■ **RECORD SET**
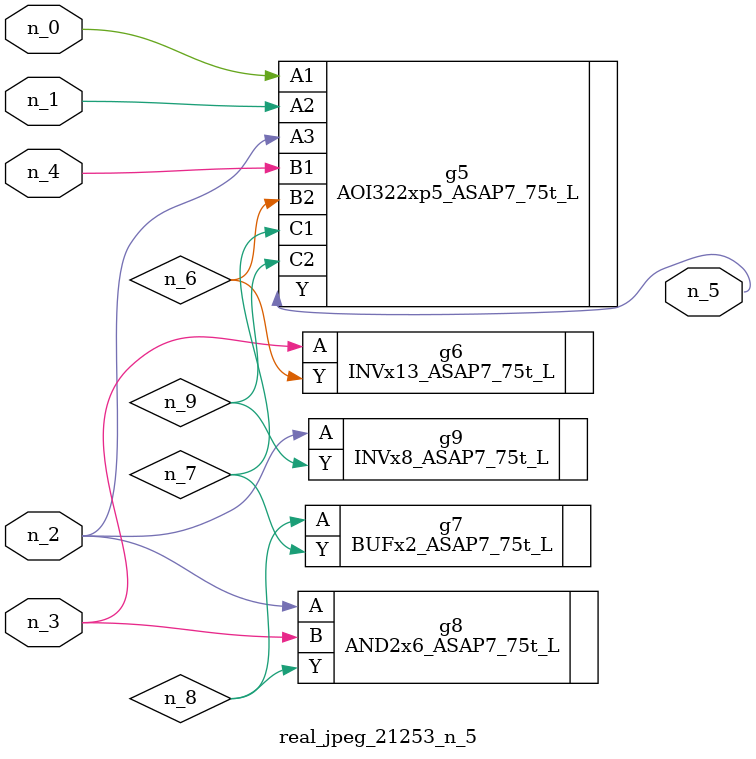
<source format=v>
module real_jpeg_21253_n_5 (n_4, n_0, n_1, n_2, n_3, n_5);

input n_4;
input n_0;
input n_1;
input n_2;
input n_3;

output n_5;

wire n_8;
wire n_6;
wire n_7;
wire n_9;

AOI322xp5_ASAP7_75t_L g5 ( 
.A1(n_0),
.A2(n_1),
.A3(n_2),
.B1(n_4),
.B2(n_6),
.C1(n_7),
.C2(n_9),
.Y(n_5)
);

AND2x6_ASAP7_75t_L g8 ( 
.A(n_2),
.B(n_3),
.Y(n_8)
);

INVx8_ASAP7_75t_L g9 ( 
.A(n_2),
.Y(n_9)
);

INVx13_ASAP7_75t_L g6 ( 
.A(n_3),
.Y(n_6)
);

BUFx2_ASAP7_75t_L g7 ( 
.A(n_8),
.Y(n_7)
);


endmodule
</source>
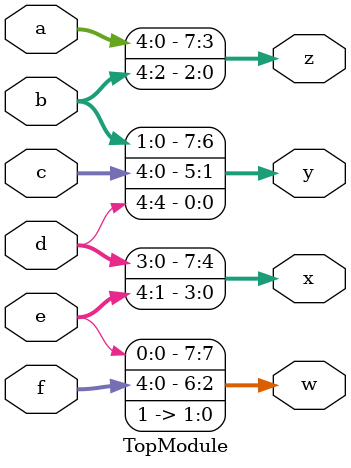
<source format=sv>

module TopModule (
    input [4:0] a,
    input [4:0] b,
    input [4:0] c,
    input [4:0] d,
    input [4:0] e,
    input [4:0] f,
    output reg [7:0] w,
    output reg [7:0] x,
    output reg [7:0] y,
    output reg [7:0] z
);

always @ (*) begin
    {z, y, x, w} <= {a, b, c, d, e, f, 2'b11};
end

endmodule
</source>
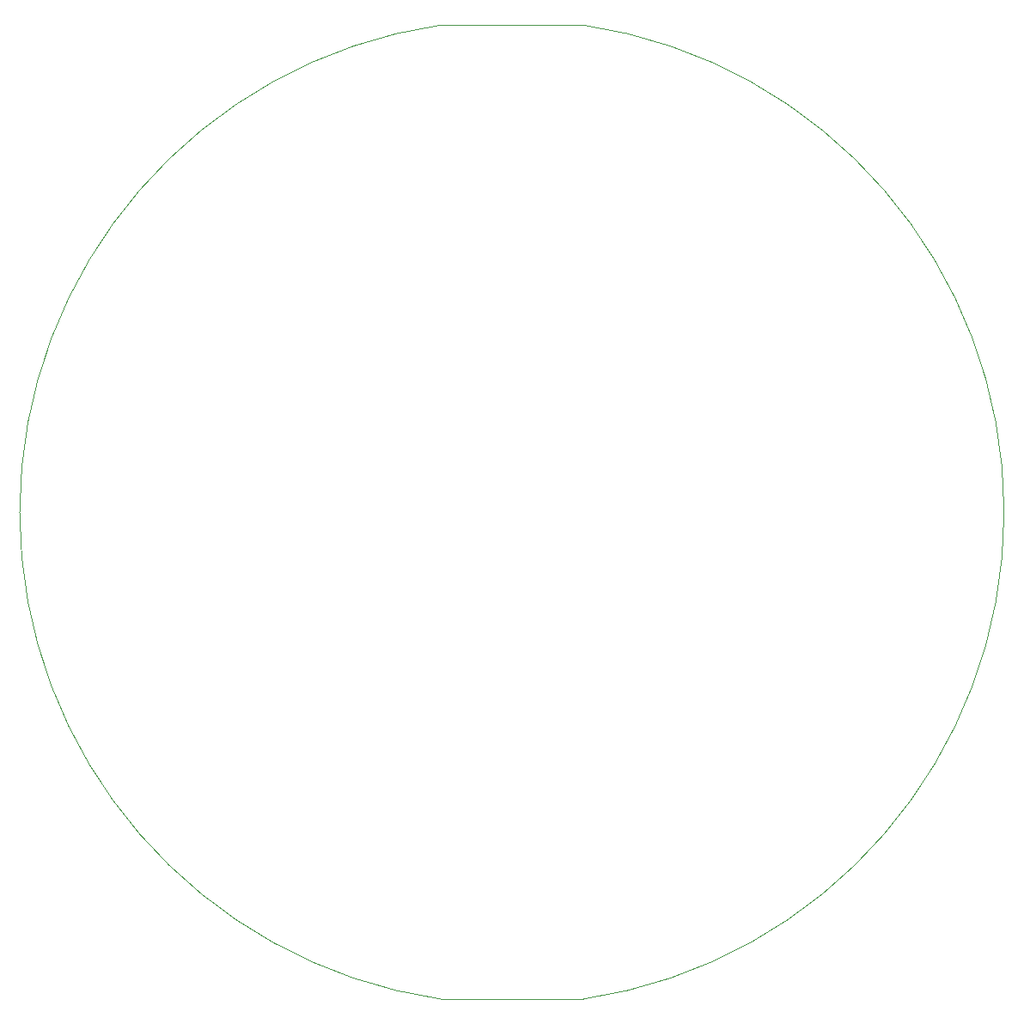
<source format=gbr>
%TF.GenerationSoftware,KiCad,Pcbnew,(5.1.9-0-10_14)*%
%TF.CreationDate,2021-05-05T23:39:55+02:00*%
%TF.ProjectId,clockclock,636c6f63-6b63-46c6-9f63-6b2e6b696361,rev?*%
%TF.SameCoordinates,Original*%
%TF.FileFunction,Profile,NP*%
%FSLAX46Y46*%
G04 Gerber Fmt 4.6, Leading zero omitted, Abs format (unit mm)*
G04 Created by KiCad (PCBNEW (5.1.9-0-10_14)) date 2021-05-05 23:39:55*
%MOMM*%
%LPD*%
G01*
G04 APERTURE LIST*
%TA.AperFunction,Profile*%
%ADD10C,0.100000*%
%TD*%
G04 APERTURE END LIST*
D10*
X7000000Y48000000D02*
G75*
G02*
X7000000Y-48000000I-7000000J-48000000D01*
G01*
X-7000000Y-48000000D02*
G75*
G02*
X-7000000Y48000000I7000000J48000000D01*
G01*
X-7000000Y-48000000D02*
X7000000Y-48000000D01*
X-7000000Y48000000D02*
X7000000Y48000000D01*
M02*

</source>
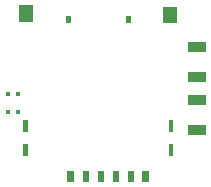
<source format=gbp>
G04 #@! TF.FileFunction,Paste,Bot*
%FSLAX46Y46*%
G04 Gerber Fmt 4.6, Leading zero omitted, Abs format (unit mm)*
G04 Created by KiCad (PCBNEW 4.0.7) date 2018. April 04., Wednesday 12:16:15*
%MOMM*%
%LPD*%
G01*
G04 APERTURE LIST*
%ADD10C,0.150000*%
%ADD11R,1.599184X0.959104*%
G04 APERTURE END LIST*
D10*
D11*
X4599020Y-1016750D03*
X4599020Y1000010D03*
X4599020Y-3516110D03*
X4599020Y3484130D03*
D10*
G36*
X-712724Y-7889748D02*
X-1232916Y-7889748D01*
X-1232916Y-6969252D01*
X-712724Y-6969252D01*
X-712724Y-7889748D01*
X-712724Y-7889748D01*
G37*
G36*
X536956Y-7889748D02*
X16764Y-7889748D01*
X16764Y-6969252D01*
X536956Y-6969252D01*
X536956Y-7889748D01*
X536956Y-7889748D01*
G37*
G36*
X-1987804Y-7889748D02*
X-2507996Y-7889748D01*
X-2507996Y-6969252D01*
X-1987804Y-6969252D01*
X-1987804Y-7889748D01*
X-1987804Y-7889748D01*
G37*
G36*
X-3262884Y-7889748D02*
X-3783076Y-7889748D01*
X-3783076Y-6969252D01*
X-3262884Y-6969252D01*
X-3262884Y-7889748D01*
X-3262884Y-7889748D01*
G37*
G36*
X-4537964Y-7889748D02*
X-5058156Y-7889748D01*
X-5058156Y-6969252D01*
X-4537964Y-6969252D01*
X-4537964Y-7889748D01*
X-4537964Y-7889748D01*
G37*
G36*
X-5813044Y-7889748D02*
X-6333236Y-7889748D01*
X-6333236Y-6969252D01*
X-5813044Y-6969252D01*
X-5813044Y-7889748D01*
X-5813044Y-7889748D01*
G37*
G36*
X2580132Y-5724652D02*
X2220468Y-5724652D01*
X2220468Y-4684268D01*
X2580132Y-4684268D01*
X2580132Y-5724652D01*
X2580132Y-5724652D01*
G37*
G36*
X2580132Y-3723132D02*
X2220468Y-3723132D01*
X2220468Y-2682748D01*
X2580132Y-2682748D01*
X2580132Y-3723132D01*
X2580132Y-3723132D01*
G37*
G36*
X-9718548Y-3723132D02*
X-10078212Y-3723132D01*
X-10078212Y-2682748D01*
X-9718548Y-2682748D01*
X-9718548Y-3723132D01*
X-9718548Y-3723132D01*
G37*
G36*
X-9718548Y-5724652D02*
X-10078212Y-5724652D01*
X-10078212Y-4684268D01*
X-9718548Y-4684268D01*
X-9718548Y-5724652D01*
X-9718548Y-5724652D01*
G37*
G36*
X2911856Y5566156D02*
X1792224Y5566156D01*
X1792224Y6925564D01*
X2911856Y6925564D01*
X2911856Y5566156D01*
X2911856Y5566156D01*
G37*
G36*
X-9287764Y5667756D02*
X-10407396Y5667756D01*
X-10407396Y7027164D01*
X-9287764Y7027164D01*
X-9287764Y5667756D01*
X-9287764Y5667756D01*
G37*
G36*
X-931672Y5527040D02*
X-1364488Y5527040D01*
X-1364488Y6167120D01*
X-931672Y6167120D01*
X-931672Y5527040D01*
X-931672Y5527040D01*
G37*
G36*
X-6031992Y5527040D02*
X-6464808Y5527040D01*
X-6464808Y6167120D01*
X-6031992Y6167120D01*
X-6031992Y5527040D01*
X-6031992Y5527040D01*
G37*
G36*
X-11546232Y-1795348D02*
X-11186568Y-1795348D01*
X-11186568Y-2195652D01*
X-11546232Y-2195652D01*
X-11546232Y-1795348D01*
X-11546232Y-1795348D01*
G37*
G36*
X-11546232Y-271348D02*
X-11186568Y-271348D01*
X-11186568Y-671652D01*
X-11546232Y-671652D01*
X-11546232Y-271348D01*
X-11546232Y-271348D01*
G37*
G36*
X-10733432Y-1795348D02*
X-10373768Y-1795348D01*
X-10373768Y-2195652D01*
X-10733432Y-2195652D01*
X-10733432Y-1795348D01*
X-10733432Y-1795348D01*
G37*
G36*
X-10733432Y-271348D02*
X-10373768Y-271348D01*
X-10373768Y-671652D01*
X-10733432Y-671652D01*
X-10733432Y-271348D01*
X-10733432Y-271348D01*
G37*
M02*

</source>
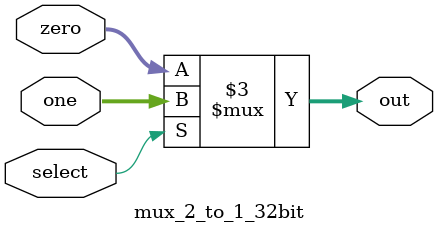
<source format=v>
`timescale 1ns / 1ps


module mux_2_to_1_32bit(
    input wire [31:0] zero,
    input wire [31:0] one,
    input select,
    output reg [31:0] out
    );
    
    // Whenever an input changes, perform the multiplexing task
    always @(zero, one, select) begin
        if (select) out <= one;
        else out <= zero;
    end
endmodule

</source>
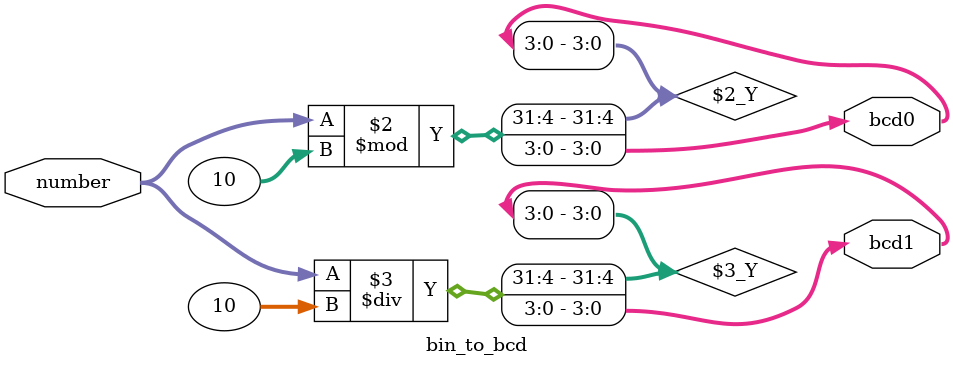
<source format=sv>
module bin_to_bcd (
	input [6:0] number, // valid range [0,99]
	output reg [3:0] bcd0,
	output reg [3:0] bcd1
);
	always @(*) begin
		bcd0 = number % 10;
		bcd1 = number / 10;
	end

endmodule

</source>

■ **WHAT IS REQUIRED**
Pictures are not part of the copy; reproduce exactly and only the lines from the line containing "X-11186568Y-271348D01*" through the end of the listing.

■ **WRITTEN SOLUTION**
X-11186568Y-271348D01*
X-11186568Y-671652D01*
X-11546232Y-671652D01*
X-11546232Y-271348D01*
X-11546232Y-271348D01*
G37*
G36*
X-10733432Y-1795348D02*
X-10373768Y-1795348D01*
X-10373768Y-2195652D01*
X-10733432Y-2195652D01*
X-10733432Y-1795348D01*
X-10733432Y-1795348D01*
G37*
G36*
X-10733432Y-271348D02*
X-10373768Y-271348D01*
X-10373768Y-671652D01*
X-10733432Y-671652D01*
X-10733432Y-271348D01*
X-10733432Y-271348D01*
G37*
M02*

</source>
<source format=v>
`timescale 1ns / 1ps


module mux_2_to_1_32bit(
    input wire [31:0] zero,
    input wire [31:0] one,
    input select,
    output reg [31:0] out
    );
    
    // Whenever an input changes, perform the multiplexing task
    always @(zero, one, select) begin
        if (select) out <= one;
        else out <= zero;
    end
endmodule

</source>
<source format=sv>
module bin_to_bcd (
	input [6:0] number, // valid range [0,99]
	output reg [3:0] bcd0,
	output reg [3:0] bcd1
);
	always @(*) begin
		bcd0 = number % 10;
		bcd1 = number / 10;
	end

endmodule

</source>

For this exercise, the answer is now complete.